Even before Game 6 tipped off, it seemed like Wednesday was going to be A Stephen Jackson Night. With his San Antonio Spurs facing elimination at the hands of the Oklahoma City Thunder, the man who once legendarily claimed to "make love to pressure" capped a pregame TNT interview with a confident jaw-jut/bobblehead-nod combo that'd make Kobe Bryant jealous, clearly eager for the moment as he headed back to warm up. Then he came out and started raining.
Captain Jack came off the San Antonio bench to coolly knock down four first-half 3-pointers, informing the TNT broadcast team that the Spurs weren't going anywhere, showcasing a Cheshire cat grin after finding the bottom of the net and telling anyone who'd listen how much fun he was having as he helped pace San Antonio to a 15-point halftime lead. Of course, as you know, all of it — that dominant moment, that 15-point lead, that grin — disappeared in what seemed like the blink of an eye.
OKC opened the second half with an 11-2 run to get within six at the 7:48 mark of the third quarter, followed that with a 19-12 spurt to take a lead with 1:39 left, and went into the fourth down just one point. From there, Scott Brooks' squad stormed to a 107-99 win, a 4-2 series victory, an NBA finals berth and perhaps the dawn of a new era of greatness.
Jackson was stellar in defeat, finishing with 23 points on just seven shots in 32 minutes. But in perhaps the cruelest irony for Spurs fans, the same thing that made them laugh early made them cry late — with San Antonio down 103-99 and in desperate need of a basket with 43 seconds remaining, Stack teed another one up from long range ... and came away with his first, and only, miss of the night.
After the game, Jackson held court with members of the media on the floor of the visiting locker room. There, he offered a succinct, accurate and quintessentially Jack description analysis of the evening's proceedings. From ESPN.com's Marc Stein:
"It sucks," Jackson said after the media crowd around him dispersed, not quite believing that his near-perfect evening didn't do more to stop the young-no-more Thunder from closing out the Western Conference finals.

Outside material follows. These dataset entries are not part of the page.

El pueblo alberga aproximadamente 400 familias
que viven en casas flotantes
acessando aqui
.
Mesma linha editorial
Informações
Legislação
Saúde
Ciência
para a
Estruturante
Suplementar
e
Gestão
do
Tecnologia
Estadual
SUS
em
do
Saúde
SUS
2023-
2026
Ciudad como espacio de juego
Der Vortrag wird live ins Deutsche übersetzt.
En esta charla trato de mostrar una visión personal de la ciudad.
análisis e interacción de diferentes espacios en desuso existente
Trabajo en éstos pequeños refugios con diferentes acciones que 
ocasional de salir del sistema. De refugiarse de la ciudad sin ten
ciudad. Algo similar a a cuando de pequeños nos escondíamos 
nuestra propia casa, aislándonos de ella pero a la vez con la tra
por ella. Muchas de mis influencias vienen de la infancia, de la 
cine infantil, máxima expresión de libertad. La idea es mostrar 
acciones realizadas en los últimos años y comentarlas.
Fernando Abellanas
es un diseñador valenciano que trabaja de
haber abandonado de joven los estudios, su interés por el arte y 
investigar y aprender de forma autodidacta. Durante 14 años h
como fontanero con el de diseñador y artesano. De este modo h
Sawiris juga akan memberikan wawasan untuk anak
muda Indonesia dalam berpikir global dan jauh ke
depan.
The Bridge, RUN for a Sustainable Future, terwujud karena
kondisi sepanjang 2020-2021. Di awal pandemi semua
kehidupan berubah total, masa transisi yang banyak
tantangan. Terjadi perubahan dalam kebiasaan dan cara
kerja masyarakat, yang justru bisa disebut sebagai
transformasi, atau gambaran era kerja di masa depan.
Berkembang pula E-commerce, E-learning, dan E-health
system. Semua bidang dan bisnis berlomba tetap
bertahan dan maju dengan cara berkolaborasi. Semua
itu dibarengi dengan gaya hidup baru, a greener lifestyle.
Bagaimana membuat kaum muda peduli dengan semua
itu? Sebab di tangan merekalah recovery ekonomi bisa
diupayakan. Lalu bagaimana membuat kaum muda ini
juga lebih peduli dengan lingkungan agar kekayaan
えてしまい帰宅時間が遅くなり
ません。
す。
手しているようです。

"But those mother------s," Jackson quickly conceded, "were just better than us."
I'm betting you can fill in those blanks without my help.
It's not the most flowery prose, but it's a pretty spot-on characterization. The Thunder turned in an offensive performance for the ages in this series, scoring an average of 110.4 points per 100 possessions — more than a point per possession better than their already stellar, second-best-in-the-NBA regular-season mark — during the six-game series win, according to NBA.com's statistical tool.
That mark — which included a sterling 57.2 percent True Shooting percentage, which measures shooting efficiency and takes into account field goals, 3-pointers and free throws (league average this season: 52.7 percent) and an even more ridiculous 61.6 percent TS% in second halves of games (thanks, ESPN.com's Zach Harper) — against a team that had not only won 18 straight games coming into the Western Conference finals, but had held the Utah Jazz and Los Angeles Clippers (lesser competition, to be sure, but still very efficient regular-season offenses) to just 95.3 points per 100 possessions in two postseason sweeps.
The numbers get even sicker if you look at just the last four games, which the Thunder swept after falling into an 0-2 hole to start the series. In putting the Spurs away, Oklahoma City averaged a scorching 112 points per 100 possessions on offense turning up the heat on , plus holding a Spurs offense that had been producing at a historically high rate over the course of its 20-game winning streak, to just 102.6-per-100. Over the course of the regular season, would have came in a tick below the scoring rate of the New Jersey Nets, who were not exactly an offensive juggernaut; they finished with the eighth-worst offense in the league, according to Basketball-Reference.com. Heading into this series, I didn't see how the Thunder would be able to slow that league-best San Antonio offense enough to outscore them four times. I was wrong; the Thunder did it by packing the paint, taking away Tony Parker's penetrate-and-kick game, working their tails off on pick-and-rolls, closing out hard on ball swings and making the Spurs' "don't think, just shoot" role players have to take an extra beat rather than simply firing. It was brilliant to watch.
The Oklahoma City Thunder were fantastic on both ends of the floor over the past four games, and that's why they're going to the NBA finals. Those mother------s were just better than the Spurs. Captain Jack recognizes real when he sees it; now, the whole basketball-watching world does, too.